TASK OBJECTIVE >> All of the entries below should be returned verbatim, apart from the pictures.

Stored dataset items
§ §
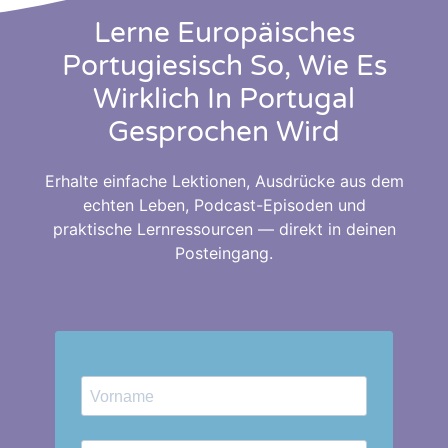
Lerne Europäisches
Portugiesisch So, Wie Es
Wirklich In Portugal
Gesprochen Wird
Erhalte einfache Lektionen, Ausdrücke aus dem
echten Leben, Podcast-Episoden und
praktische Lernressourcen — direkt in deinen
Posteingang.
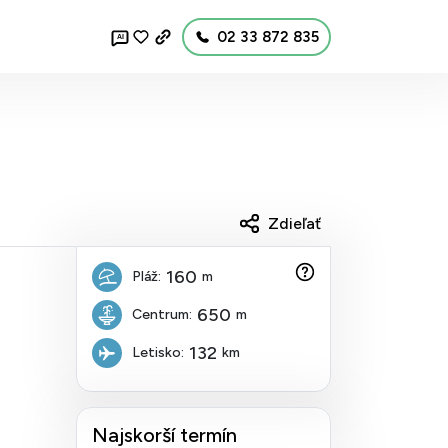
02 33 872 835
AI
Zdieľať
160
Pláž:
m
650
Centrum:
m
132
Letisko:
km
Najskorší termín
§ §
RESULT OF THE EXERCISE >>
Lerne Europäisches
Portugiesisch So, Wie Es
Wirklich In Portugal
Gesprochen Wird
Erhalte einfache Lektionen, Ausdrücke aus dem
echten Leben, Podcast-Episoden und
praktische Lernressourcen — direkt in deinen
Posteingang.
02 33 872 835
AI
Zdieľať
160
Pláž:
m
650
Centrum:
m
132
Letisko:
km
Najskorší termín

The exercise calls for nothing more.